Guterres, jeopolitik bölünmelere, çatışmalara, askeri darbelere, işgallere, uzun savaşlara ve dünyanın büyük güçleri ortasındaki farklılıklara işaret ederek kolektif güvenliğin “daha evvel hiç olmadığı bir formda test edildiğine” dikkati çekti.
“Uluslararası güvenlik sistemi kriz içerisinde”
Oturumda konuşan Rusya’nın BM Daimi Temsilcisi Vassily Nebenzia, memleketler arası güvenlik sisteminin derin bir kriz içerisinde olduğunu belirterek milletlerarası aktörler ortasındaki inancın “kritik seviyede düşük” olduğunu tabir etti.
200 yılı aşkın müddettir Batılı ülkelerin her şey için Rusya’yı suçladığını tez eden Nebenzia, ABD ve müttefiklerini “Asya ve Afrika’da Ukrayna’da olduğu üzere birebir pervasız ve kışkırtıcı halde hareket etmekle” suçladı.
Nebenzia, Ukrayna’yı destekleyen Batılı ülkelerin Zaporijya’daki tesisin Ukrayna Silahlı Kuvvetleri tarafından bombalanmasını görmezden geldiğini kaydetti.
“Rusya vahim bir savaş başlattı”
ABD’nin BM Daimi Temsilcisi Linda Thomas-Greenfield de Kurula, global barış ve güvenliğin korunmasına yönelik en büyük tehditlerden birinin, Rusya’nın, komşusu ve BM üyesi olan bir ülkeyi “tam ölçekli işgali” olduğunu ileri sürdü.

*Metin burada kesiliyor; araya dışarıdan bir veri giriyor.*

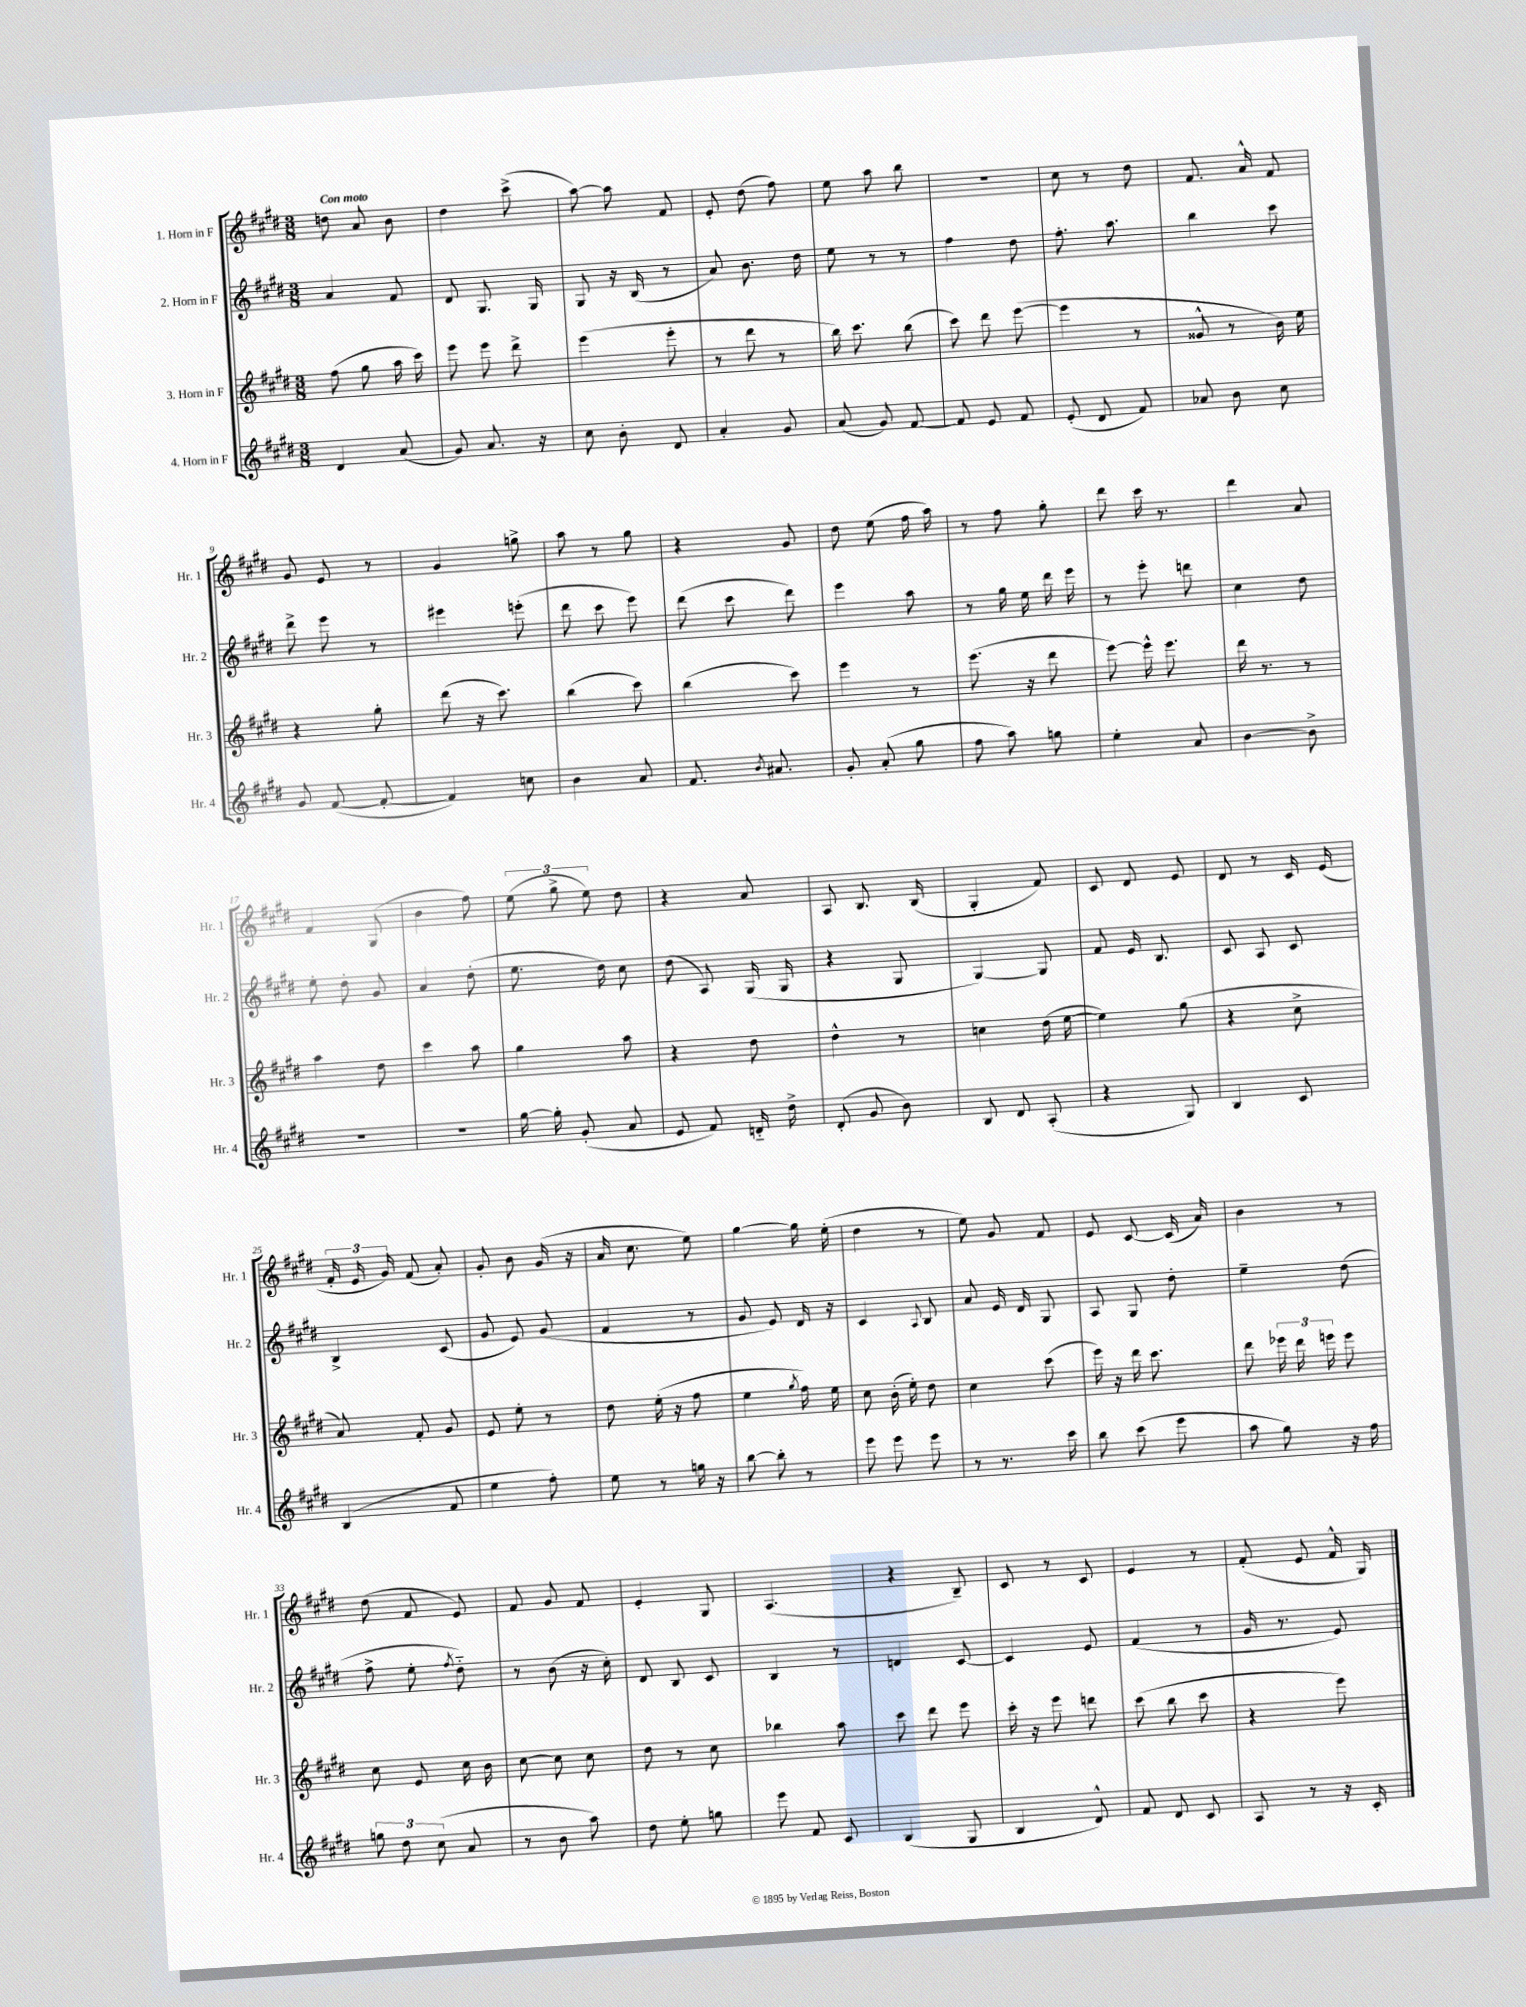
<<
\new StaffGroup <<
\new Staff = "s0" \with { instrumentName = "1. Horn in F" shortInstrumentName = "Hr. 1" } {
    \clef treble \key e \major \numericTimeSignature \time 3/8 \tempo "Con moto"
    \autoBeamOff d''8 a'8 b'8 |
    dis''4 cis'''8->( |
    a''8~) a''8 fis'8 |
    e'8-. dis''8( fis''8) |
    e''8 a''8 b''8 |
    R4. |
    cis''8 r8 dis''8 |
    fis'8. a'16-^ fis'8 |
    gis'8 e'8 r8 |
    gis'4 g''8-> |
    a''8 r8 gis''8 |
    r4 gis'8 |
    dis''8 e''8( fis''16 a''16) |
    r8 fis''8 gis''8-. |
    dis'''8 cis'''16 r8. |
    dis'''4 a'8 |
    fis'4 gis8( |
    b'4 fis''8) |
    \tuplet 3/2 { e''8( gis''8-> e''8) } dis''8 |
    r4 a'8 |
    a8 b8. b16( |
    gis4-. fis'8) |
    cis'8 dis'8 e'8 |
    dis'8 r8 cis'16 e'16( |
    \tuplet 3/2 { fis'16-. e'16 gis'16) } fis'8( a'8-.) |
    gis'8-. b'8 gis'16( r16 |
    a'16 cis''8. e''8) |
    gis''4~ gis''16 e''16-.( |
    dis''4 r8 |
    e''8) gis'8 fis'8 |
    e'8 cis'8~ cis'16( a'16) |
    b'4 r8 |
    dis''8( fis'8 e'8) |
    fis'8 gis'8 fis'8 |
    e'4-. gis8 |
    a4.( |
    r4 b8--) |
    cis'8 r8 cis'8 |
    e'4 r8 |
    fis'8-.( e'8 fis'16-^ gis16) \bar "|." |
}
\new Staff = "s1" \with { instrumentName = "2. Horn in F" shortInstrumentName = "Hr. 2" } {
    \clef treble \key e \major \numericTimeSignature \time 3/8
    \autoBeamOff a'4 fis'8 |
    dis'8 gis8. gis16 |
    gis8 r16 b16( r8 |
    a'8) b'8. dis''16 |
    e''8 r8 r8 |
    fis''4 dis''8 |
    fis''8.-. a''8. |
    b''4 cis'''8 |
    dis'''8-> e'''8 r8 |
    eis'''4 e'''8-.( |
    dis'''8 cis'''8 e'''8) |
    dis'''8( cis'''8 dis'''8) |
    e'''4 a''8 |
    r8 gis''16 e''16 dis'''16 e'''16 |
    r8 e'''8-. d'''8 |
    cis''4 dis''8 |
    e''8-. dis''8-. gis'8 |
    a'4 dis''8-.( |
    e''8. dis''16) cis''8 |
    dis''8( a8) gis16( gis16 |
    r4 gis8 |
    gis4~) gis8 |
    fis'8 e'16 b8. |
    cis'8 a8 cis'8 |
    b4-> cis'8( |
    gis'8 e'8) gis'8( |
    fis'4 r8 |
    gis'8 e'8) dis'16 r16 |
    cis'4 \appoggiatura { a8 } b8 |
    a'8 e'16 dis'16 gis8 |
    a8 gis8 dis''8-. |
    e''4-- dis''8( |
    fis''8-> e''8-. \acciaccatura { fis''8 } dis''8-_) |
    r8 b'8( r16 cis''16-.) |
    dis'8 b8 cis'8 |
    b4 r8 |
    d'4 cis'8~ |
    cis'4 e'8 |
    fis'4( r8 |
    gis'16 r8. e'8) \bar "|." |
}
\new Staff = "s2" \with { instrumentName = "3. Horn in F" shortInstrumentName = "Hr. 3" } {
    \clef treble \key e \major \numericTimeSignature \time 3/8
    \autoBeamOff fis''8( gis''8 a''16 cis'''16) |
    e'''8 e'''8 dis'''8-> |
    e'''4( e'''8-. |
    r8 dis'''8 r8 |
    b''16) cis'''8. b''8( |
    cis'''8) dis'''8 e'''8~( |
    e'''4 r8 |
    gisis'8-^ r8 b'16) e''16 |
    r4 gis''8-. |
    dis'''8( r16 cis'''8.) |
    b''4( cis'''8) |
    b''4( cis'''8) |
    e'''4 r8 |
    e'''8.( r16 dis'''8 |
    e'''8~) e'''16-^ e'''8. |
    dis'''16 r8. r8 |
    a''4 dis''8 |
    cis'''4 a''8 |
    gis''4 a''8 |
    r4 dis''8 |
    dis''4-^ r8 |
    c''4 dis''16( e''16~ |
    e''4) gis''8( |
    r4 cis''8-> |
    a'8) fis'8-. gis'8 |
    e'8 e''8-. r8 |
    dis''8 e''16-.( r16 fis''8 |
    e''4 \acciaccatura { gis''8 } fis''16) e''16 |
    cis''8 b'16-.( e''16-.) dis''8 |
    cis''4 cis'''8( |
    e'''16) r16 dis'''16 cis'''8. |
    dis'''8 \tuplet 3/2 { ees'''16 dis'''16 e'''16 } e'''8 |
    cis''8 e'8 cis''16 b'16 |
    cis''8~ cis''8 cis''8 |
    dis''8 r8 cis''8 |
    bes''4 a''8 |
    cis'''8 dis'''8 e'''8 |
    cis'''16-. r16 e'''8 d'''8 |
    cis'''8( b''8 cis'''8 |
    r4 e'''8) \bar "|." |
}
\new Staff = "s3" \with { instrumentName = "4. Horn in F" shortInstrumentName = "Hr. 4" } {
    \clef treble \key e \major \numericTimeSignature \time 3/8
    \autoBeamOff dis'4 a'8( |
    gis'8) a'8. r16 |
    cis''8 b'8-. dis'8 |
    a'4-. gis'8 |
    a'8( gis'8) fis'8~ |
    fis'8 e'8 fis'8 |
    e'8-.( dis'8 fis'8) |
    aes'8 b'8 cis''8 |
    gis'8 fis'8~( fis'8~-. |
    fis'4) c''8 |
    b'4 a'8 |
    fis'8. \acciaccatura { b'8 } ais'8. |
    gis'8-. a'8-.( gis''8 |
    fis''8 a''8) g''8 |
    e''4-. a'8 |
    b'4~ b'8-> |
    r4. |
    r4. |
    gis''16~ gis''16-. gis'8-.( a'8 |
    e'8 fis'8) d'16-_ dis''16-> |
    dis'8-.( gis'8 b'8) |
    b8 dis'8 a8-.( |
    r4 gis8) |
    b4 cis'8 |
    b4( fis'8 |
    e''4 fis''8-.) |
    e''8 r8 g''16 r16 |
    b''8~ b''8-. r8 |
    e'''8 e'''8 e'''8 |
    r8 r8. cis'''16 |
    b''8 cis'''8( e'''8 |
    a''8 gis''8) r16 fis''16 |
    \tuplet 3/2 { g''8 dis''8 cis''8( } a'8 |
    r8 b'8 a''8) |
    dis''8 e''8-. g''8 |
    e'''8 fis'8 cis'8 |
    b4( gis8 |
    b4 dis'8-^) |
    fis'8 dis'8 cis'8 |
    a8 r8 r16 cis'16-. \bar "|." |
}
>>
>>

Thomas-Greenfield, Moskova’nın askeri harekatını önlemek için ABD ve öbür birçok ülkenin diplomatik uğraşlarını hatırlatarak Rusya’nın diyaloğu reddettiğini, hükümran eşitlikle güvenliğin bölünmezliği kavramını bir kenara attığını ve “korkunç bir savaş” başlattığını savundu.
Ayrıca, Thomas-Greenfield, Rusya’nın tüm ulusların kendi çıkarlarına uygun biçimde güvenlik ittifaklarını seçme hakkına sahip olduğu gerçeğini göz arkası ettiğini söyledi.